Below, implement the function `flesch_index` and `fog_index` that computes the readability grade level for a given text.

In [86]:
def flesch_index(text):
    sentences = sent_tokenize(text)

    total_sentences = len(sentences)
    total_words = np.sum([ word_count(s) for s in sentences ])
    total_syllables = np.sum([ np.sum([ syllable_count(w) for w in word_tokenize(s) ]) \
                              for s in sentences ])
    
    return 0.39*(total_words/total_sentences) + \
            11.8*(total_syllables/total_words) - 15.59

def fog_index(text):
    sentences = sent_tokenize(text)

    total_sentences = len(sentences)
    total_words = np.sum([ word_count(s) for s in sentences ])
    total_hard_words = np.sum([ hard_word_count(s) for s in sentences ])
    
    return 0.4*((total_words/total_sentences) + \
            100.0*(total_hard_words/total_words))

## 3 Results

In [87]:
print(flesch_index(text_alice),fog_index(text_alice))
print(flesch_index(text_phy),fog_index(text_phy))
print(flesch_index(text_10k),fog_index(text_10k))

7.78094652406 9.73654188948
16.3171712123 19.3225332001
18.2108288106 21.5614490682


We expect a grade level around 7-10 for `alice.txt`, and around 16-19 for `physics.txt`, and 18+ for financial documents! 

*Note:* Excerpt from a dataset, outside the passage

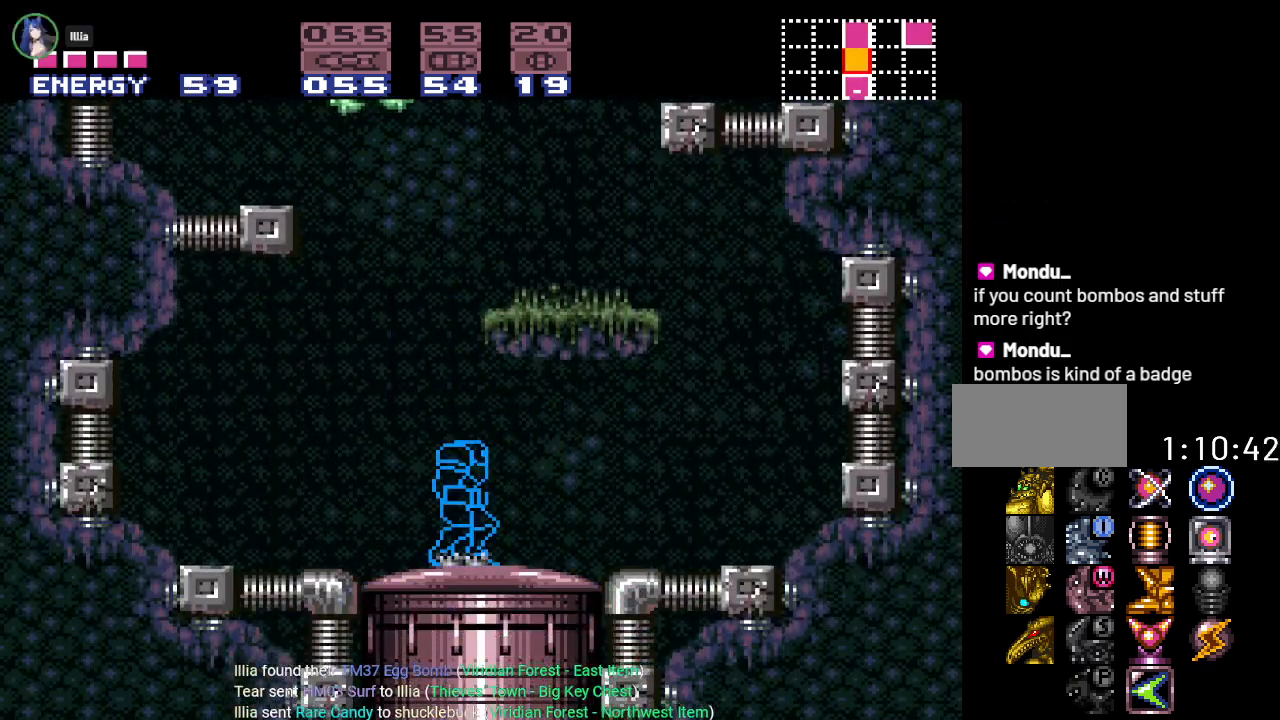
{"buttons": ["Y"], "events": [[50, "B", "down"], [300, "DPAD_RIGHT", "down"], [400, "B", "up"], [484, "DPAD_RIGHT", "up"]]}
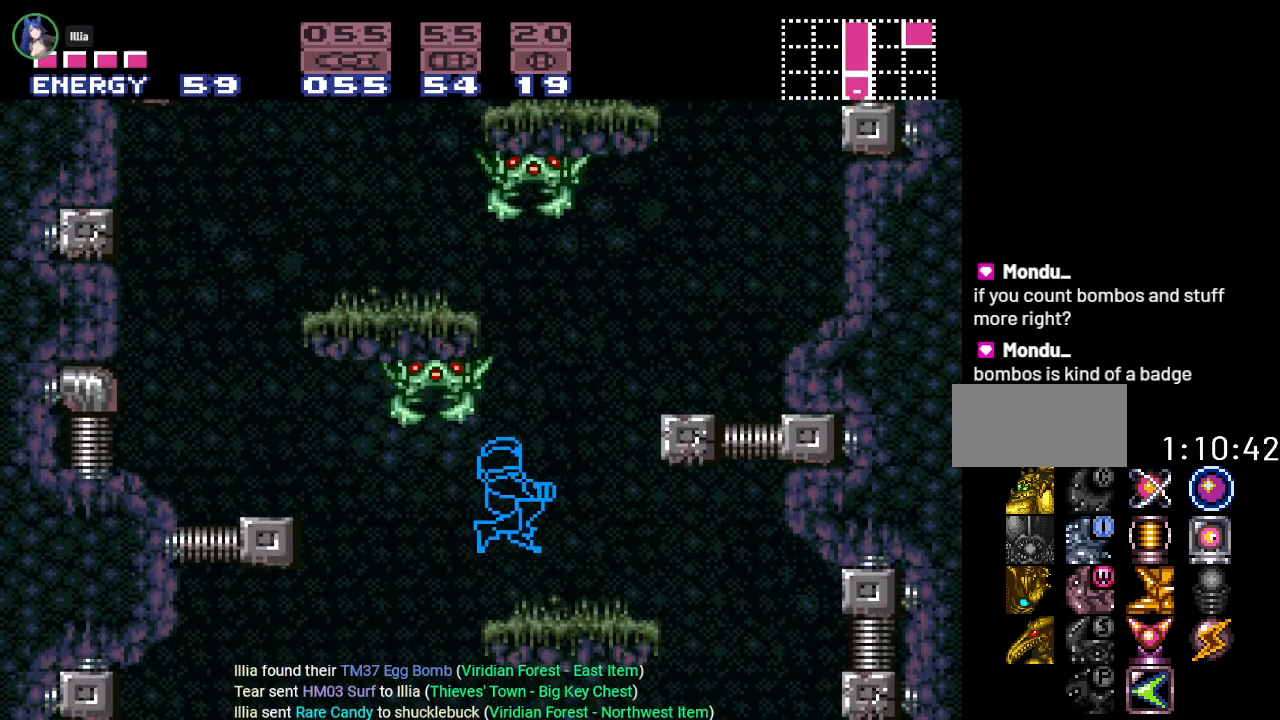
{"buttons": ["B", "Y", "DPAD_LEFT"], "events": [[184, "DPAD_RIGHT", "down"], [267, "B", "down"], [334, "DPAD_RIGHT", "up"], [401, "DPAD_LEFT", "down"]]}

It turns out 10-Ks are really *hard* to read legal documents!
Now, let's compute the readability for all the 10-Ks we have

In [89]:
filelist_10k=!ls Data/*10k*txt


flesch = []
fog = []

for file in filelist_10k:
    with open(file, 'r') as f:
        text=''.join(f).replace(';','.')
        flesch.append(flesch_index(text))
        fog.append(fog_index(text))
        print(file, flesch[-1],fog[-1])

Data/AAPL_10k_2013.txt 18.1336596757 21.4219541786
Data/AAPL_10k_2014.txt 18.1536894665 21.533048686
Data/AAPL_10k_2015.txt 18.2144706379 21.6060051245
Data/AAPL_10k_2016.txt 18.2620196893 21.6361424013
Data/AAPL_10k_2017.txt 18.2108288106 21.5614490682
Data/EBAY_10k_2013.txt 17.2088261149 19.4673717189
Data/EBAY_10k_2014.txt 17.522305957 19.844332095
Data/EBAY_10k_2015.txt 17.1741438469 19.5172704435
Data/EBAY_10k_2016.txt 16.8119978036 19.2121925858
Data/EBAY_10k_2017.txt 16.988036714 19.3980211714
Data/SHLDQ_10k_2013.txt 16.8126305116 19.2154420317
Data/SHLDQ_10k_2014.txt 17.1138126995 19.5253765922
Data/SHLDQ_10k_2015.txt 18.304118527 21.0016011567
Data/SHLDQ_10k_2016.txt 18.7321020854 21.4781606764
Data/SHLDQ_10k_2017.txt 17.755571973 20.6452057848


Superficially, and according to our readability metrics, reading 10-Ks is harder than reading articles on theoretical physics!